Naughty Jane Austen!

Love and Friendship by Jane Austen

That Jane, she is such a naughty writer.  For those of you who think her the height of Victorian respectability and prudence, delve into the tale where she shows her wickedly funny side.

This is a collection of letters, rather than a traditional novel.  She wrote this in notebooks prior to becoming an adult and it reads like the 'rough drafts' it probably was.  Actually most of the book reads like a really funny Saturday Night Live skit.

It is a story told through letters about a young couple in love.  Naturally, one of them dies and the other is left to carry on in a cruel and wicked world.  Sound sad?  Not an all!  The entire thing is a parody of the sentimentality that was so popular in the novels of the time. A tongue in cheek classic that was delight from the first page.

Tuesday, November 1, 2011

Sweet Story Indeed

Sweet Jiminy by Kristen Gore
(Adult Fiction)

Jiminy Davis's life is spinning out of control.  She decides to drop out of the rat race of her present reality and back into a familiar past--her grandmother's home in Mississippi where she spent a summer as a child.  However,  the past isn't quite as sweet as she remembered it. 

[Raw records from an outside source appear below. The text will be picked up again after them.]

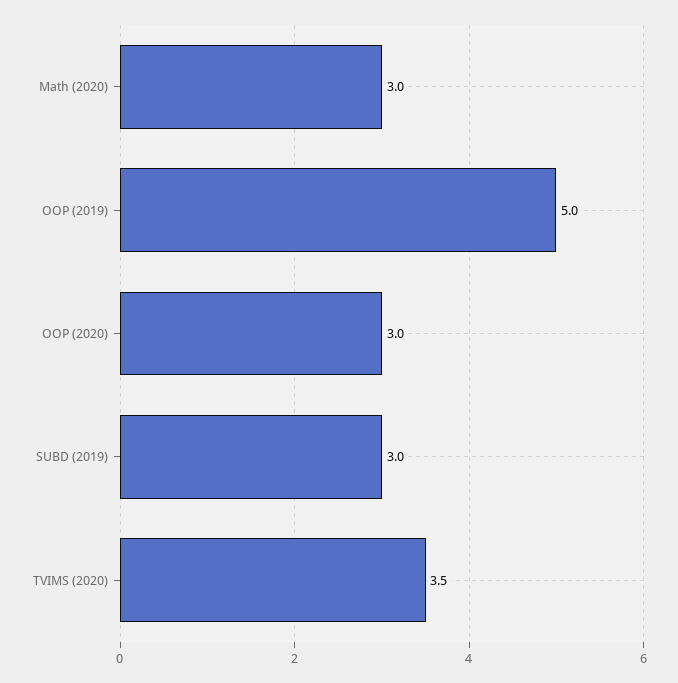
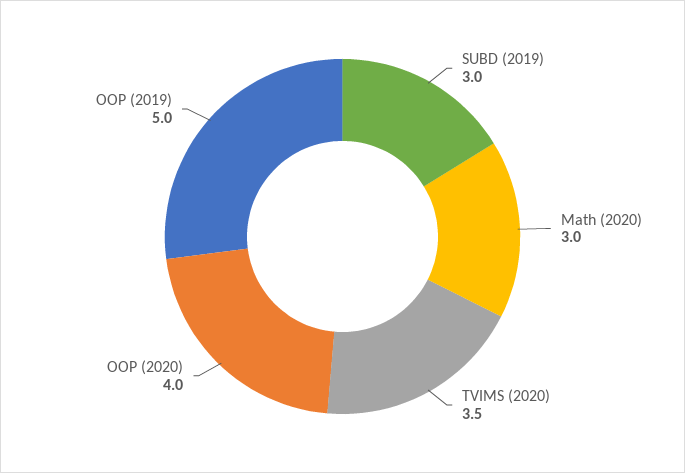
  {
    "Math (2020)": 3,
    "OOP (2019)": 5,
-   "OOP (2020)": 3,
+   "OOP (2020)": 4,
    "SUBD (2019)": 3,
    "TVIMS (2020)": 3.5
  }

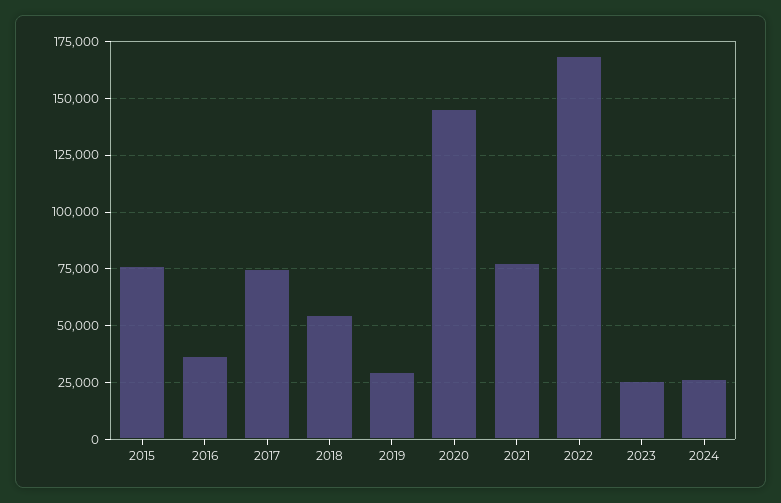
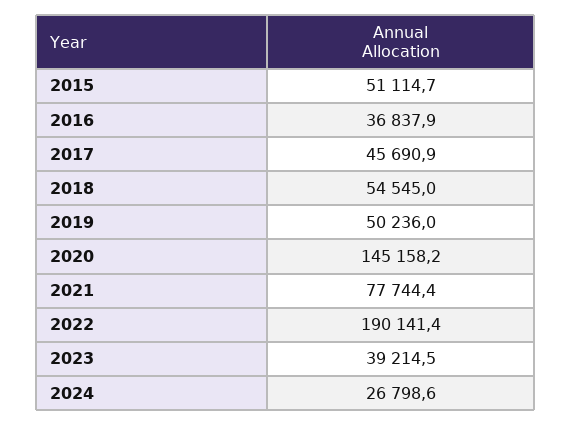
  {
-   "2015": 75000,
+   "2015": 51114.7,
    "2016": 36837.9,
-   "2017": 75000,
+   "2017": 45690.9,
    "2018": 54545,
-   "2019": 30000,
+   "2019": 50236,
    "2020": 145158.2,
    "2021": 77744.4,
-   "2022": 170000,
+   "2022": 190141.4,
-   "2023": 25000,
+   "2023": 39214.5,
    "2024": 26798.6
  }

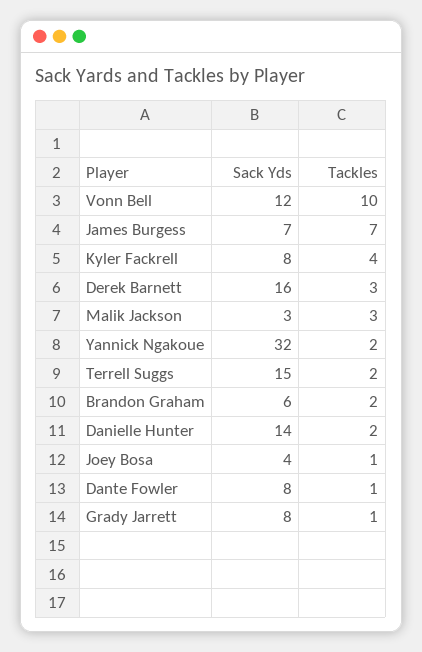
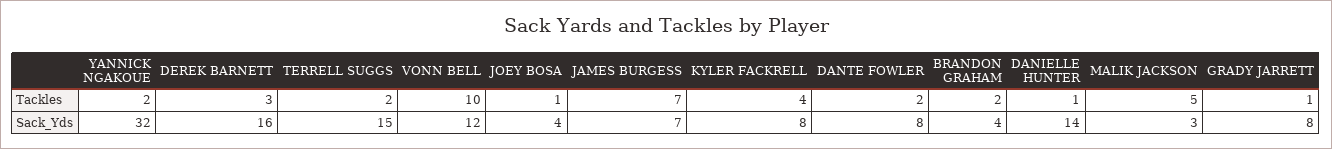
  {
    "Sack Yds": {
      "Vonn Bell": 12,
      "James Burgess": 7,
      "Kyler Fackrell": 8,
      "Derek Barnett": 16,
      "Malik Jackson": 3,
      "Yannick Ngakoue": 32,
      "Terrell Suggs": 15,
-     "Brandon Graham": 6,
+     "Brandon Graham": 4,
      "Danielle Hunter": 14,
      "Joey Bosa": 4,
      "Dante Fowler": 8,
      "Grady Jarrett": 8
    },
    "Tackles": {
      "Vonn Bell": 10,
      "James Burgess": 7,
      "Kyler Fackrell": 4,
      "Derek Barnett": 3,
-     "Malik Jackson": 3,
+     "Malik Jackson": 5,
      "Yannick Ngakoue": 2,
      "Terrell Suggs": 2,
      "Brandon Graham": 2,
-     "Danielle Hunter": 2,
+     "Danielle Hunter": 1,
      "Joey Bosa": 1,
-     "Dante Fowler": 1,
+     "Dante Fowler": 2,
      "Grady Jarrett": 1
    }
  }

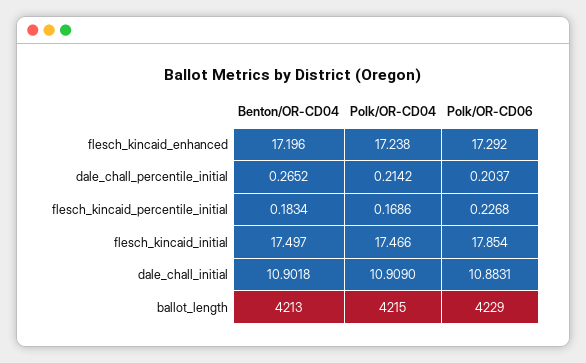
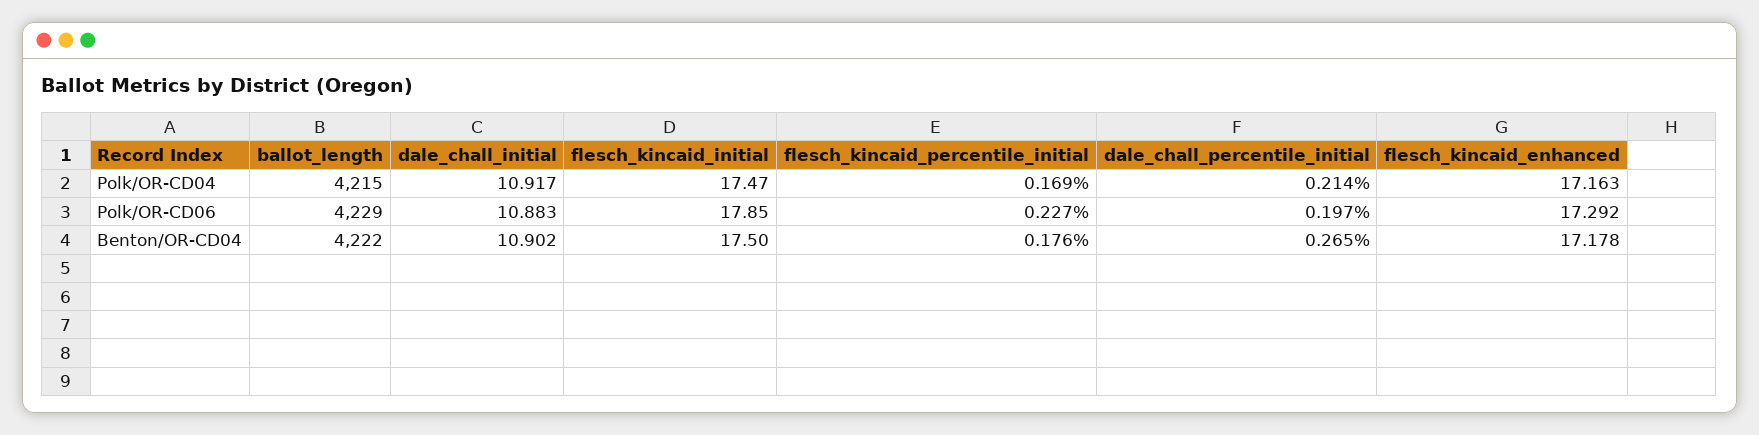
  {
    "Benton/OR-CD04": {
-     "flesch_kincaid_enhanced": 17.196,
+     "flesch_kincaid_enhanced": 17.178,
      "dale_chall_percentile_initial": 0.2652,
-     "flesch_kincaid_percentile_initial": 0.1834,
+     "flesch_kincaid_percentile_initial": 0.176,
      "flesch_kincaid_initial": 17.497,
      "dale_chall_initial": 10.9018,
-     "ballot_length": 4213
+     "ballot_length": 4222
    },
    "Polk/OR-CD04": {
-     "flesch_kincaid_enhanced": 17.238,
+     "flesch_kincaid_enhanced": 17.163,
      "dale_chall_percentile_initial": 0.2142,
      "flesch_kincaid_percentile_initial": 0.1686,
      "flesch_kincaid_initial": 17.466,
-     "dale_chall_initial": 10.909,
+     "dale_chall_initial": 10.917,
      "ballot_length": 4215
    },
    "Polk/OR-CD06": {
      "flesch_kincaid_enhanced": 17.292,
-     "dale_chall_percentile_initial": 0.2037,
+     "dale_chall_percentile_initial": 0.197,
      "flesch_kincaid_percentile_initial": 0.2268,
      "flesch_kincaid_initial": 17.854,
      "dale_chall_initial": 10.8831,
      "ballot_length": 4229
    }
  }

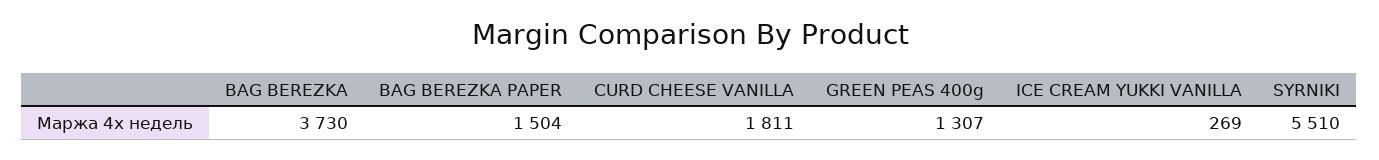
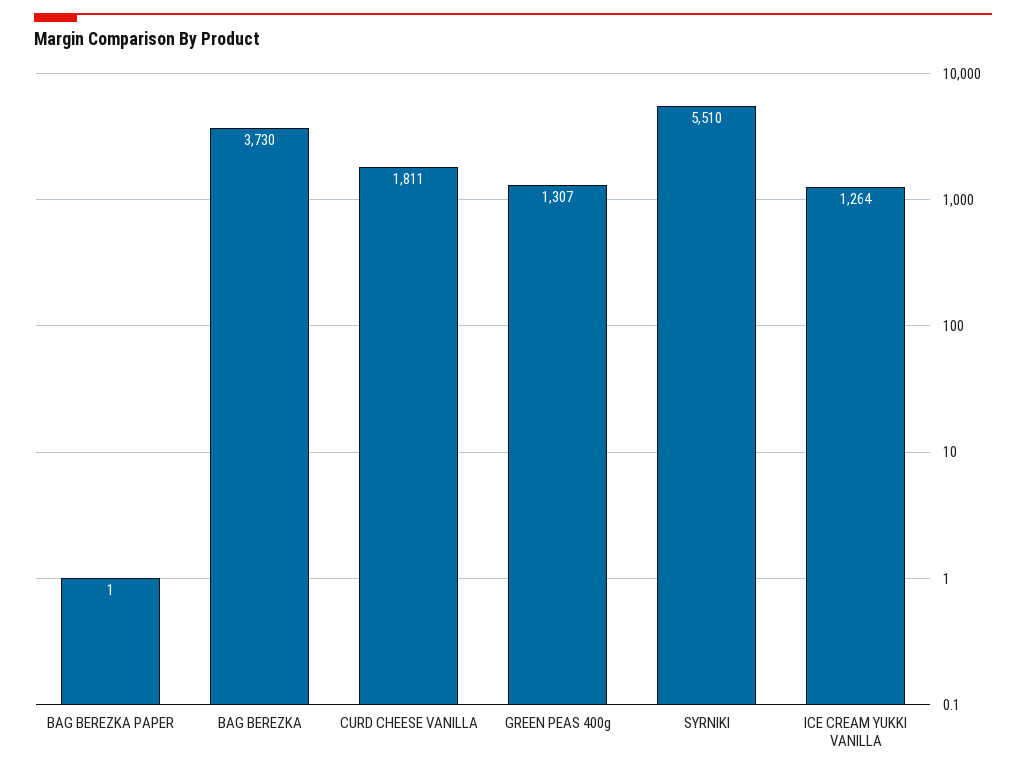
  {
    "BAG BEREZKA": 3730,
-   "BAG BEREZKA PAPER": 1504,
+   "BAG BEREZKA PAPER": 1,
    "CURD CHEESE VANILLA": 1811,
    "GREEN PEAS 400g": 1307,
-   "ICE CREAM YUKKI VANILLA": 269,
+   "ICE CREAM YUKKI VANILLA": 1264,
    "SYRNIKI": 5510
  }

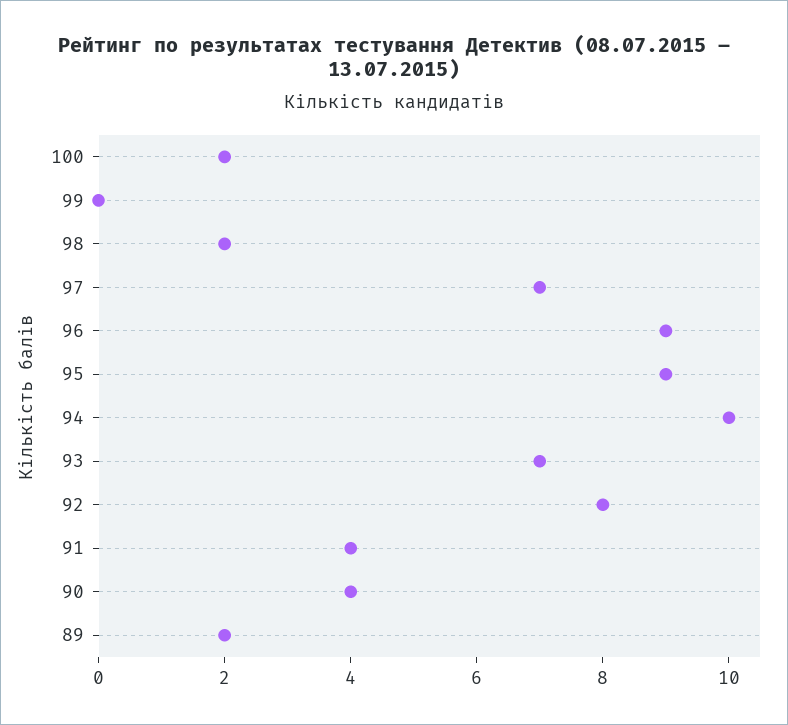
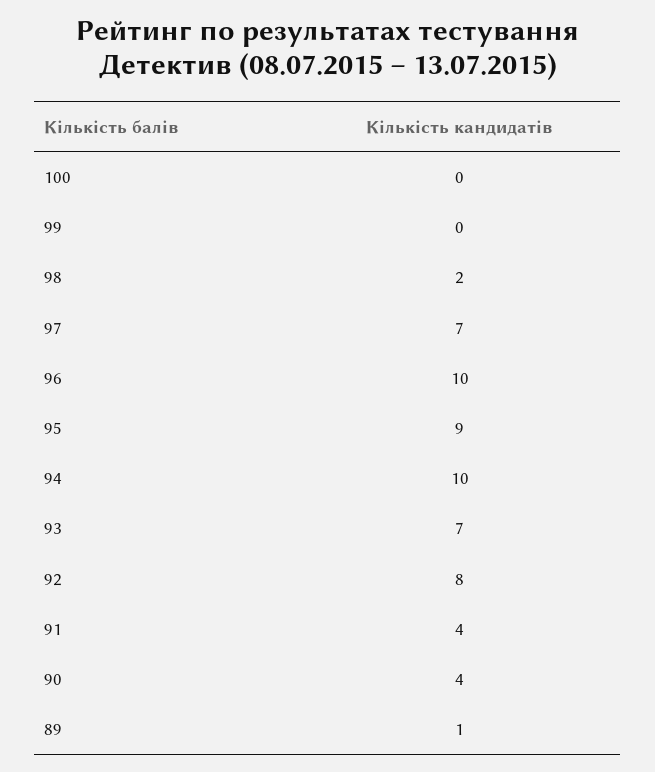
  {
-   "100": 2,
+   "100": 0,
    "99": 0,
    "98": 2,
    "97": 7,
-   "96": 9,
+   "96": 10,
    "95": 9,
    "94": 10,
    "93": 7,
    "92": 8,
    "91": 4,
    "90": 4,
-   "89": 2
+   "89": 1
  }

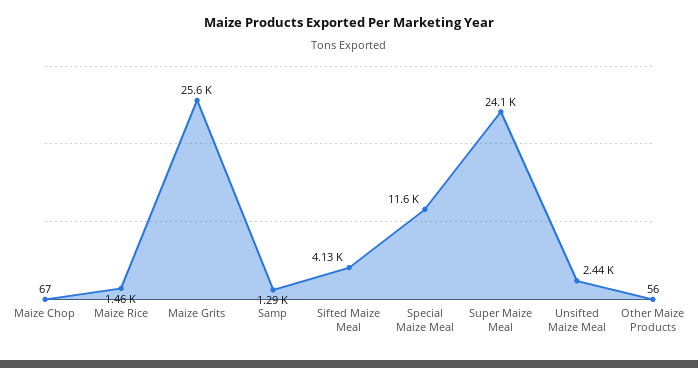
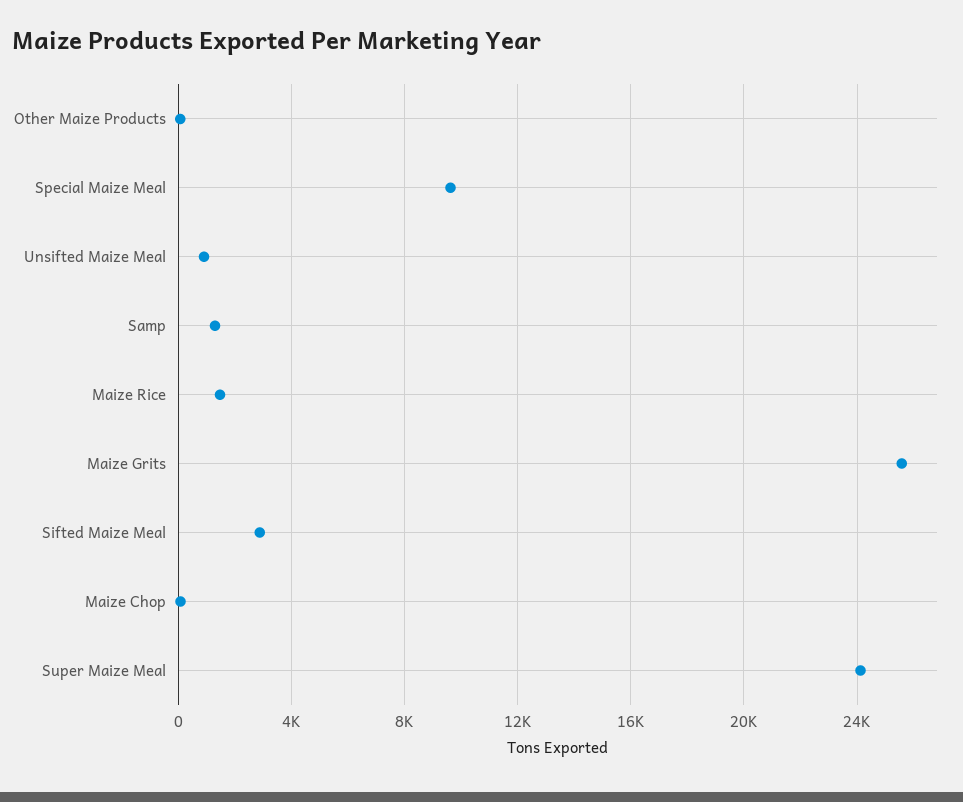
  {
    "Maize Chop": 67,
    "Maize Rice": 1460,
    "Maize Grits": 25600,
    "Samp": 1290,
-   "Sifted Maize Meal": 4130,
+   "Sifted Maize Meal": 3000,
-   "Special Maize Meal": 11600,
+   "Special Maize Meal": 9500,
    "Super Maize Meal": 24100,
-   "Unsifted Maize Meal": 2440,
+   "Unsifted Maize Meal": 1000,
    "Other Maize Products": 56
  }

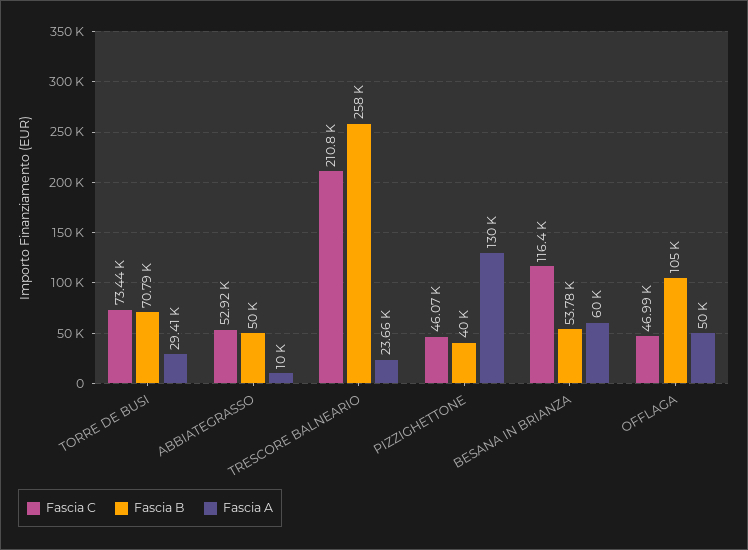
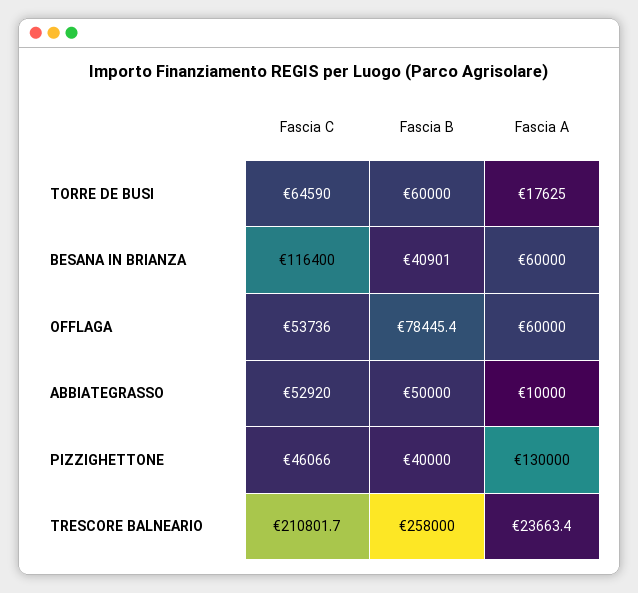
  {
    "Fascia C": {
-     "TORRE DE BUSI": 73440,
+     "TORRE DE BUSI": 64590,
      "ABBIATEGRASSO": 52920,
      "TRESCORE BALNEARIO": 210801.7,
      "PIZZIGHETTONE": 46066,
      "BESANA IN BRIANZA": 116400,
-     "OFFLAGA": 46990
+     "OFFLAGA": 53736
    },
    "Fascia B": {
-     "TORRE DE BUSI": 70790,
+     "TORRE DE BUSI": 60000,
      "ABBIATEGRASSO": 50000,
      "TRESCORE BALNEARIO": 258000,
      "PIZZIGHETTONE": 40000,
-     "BESANA IN BRIANZA": 53780,
+     "BESANA IN BRIANZA": 40901,
-     "OFFLAGA": 105000
+     "OFFLAGA": 78445.4
    },
    "Fascia A": {
-     "TORRE DE BUSI": 29410,
+     "TORRE DE BUSI": 17625,
      "ABBIATEGRASSO": 10000,
      "TRESCORE BALNEARIO": 23663.4,
      "PIZZIGHETTONE": 130000,
      "BESANA IN BRIANZA": 60000,
-     "OFFLAGA": 50000
+     "OFFLAGA": 60000
    }
  }

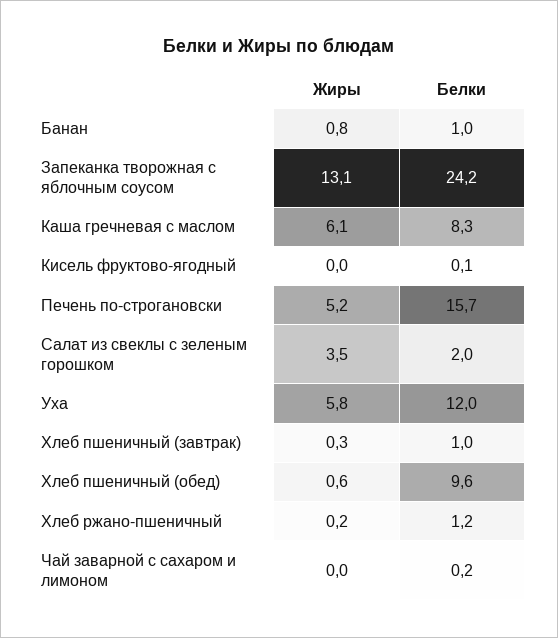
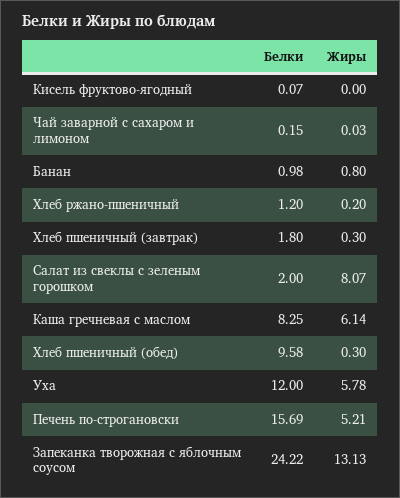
  {
    "Жиры": {
      "Банан": 0.8,
      "Запеканка творожная с яблочным соусом": 13.13,
      "Каша гречневая с маслом": 6.14,
      "Кисель фруктово-ягодный": 0,
      "Печень по-строгановски": 5.21,
-     "Салат из свеклы с зеленым горошком": 3.5,
+     "Салат из свеклы с зеленым горошком": 8.07,
      "Уха": 5.78,
      "Хлеб пшеничный (завтрак)": 0.3,
-     "Хлеб пшеничный (обед)": 0.6,
+     "Хлеб пшеничный (обед)": 0.3,
      "Хлеб ржано-пшеничный": 0.2,
      "Чай заварной с сахаром и лимоном": 0.03
    },
    "Белки": {
      "Банан": 0.98,
      "Запеканка творожная с яблочным соусом": 24.22,
      "Каша гречневая с маслом": 8.25,
      "Кисель фруктово-ягодный": 0.07,
      "Печень по-строгановски": 15.69,
      "Салат из свеклы с зеленым горошком": 2,
      "Уха": 12,
-     "Хлеб пшеничный (завтрак)": 1,
+     "Хлеб пшеничный (завтрак)": 1.8,
      "Хлеб пшеничный (обед)": 9.58,
      "Хлеб ржано-пшеничный": 1.2,
      "Чай заварной с сахаром и лимоном": 0.15
    }
  }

While Jiminy is trying to take a break from the stresses of life, she uncovers a 40-year old secret concerning a namesake she didn't even know existed.  She latches on to the mystery like a pit bull and won't let go, hoping this new focus will allow her to forget her problems.  Instead, she ends up riling up an entire town and a family that would rather just let the dead stay buried.

I truly enjoyed this story.  It had likable characters and was full of surprises.  I wasn't sure what to expect and this one had twists and turns at every corner.  This was no formulaic fiction story and didn't follow typical patterns.  I was able to relax with this story and just allow it to sweep me away from my cares--much like the main character wanted!

In addition to the great story, there was a striking message underneath it all that really resonated with today's current news and culture.  The obvious parallels between the Blacks from the 1950's and 1960's and the way that Hispanics are treated today is so very disturbing.  Overall, a great read with some great messages.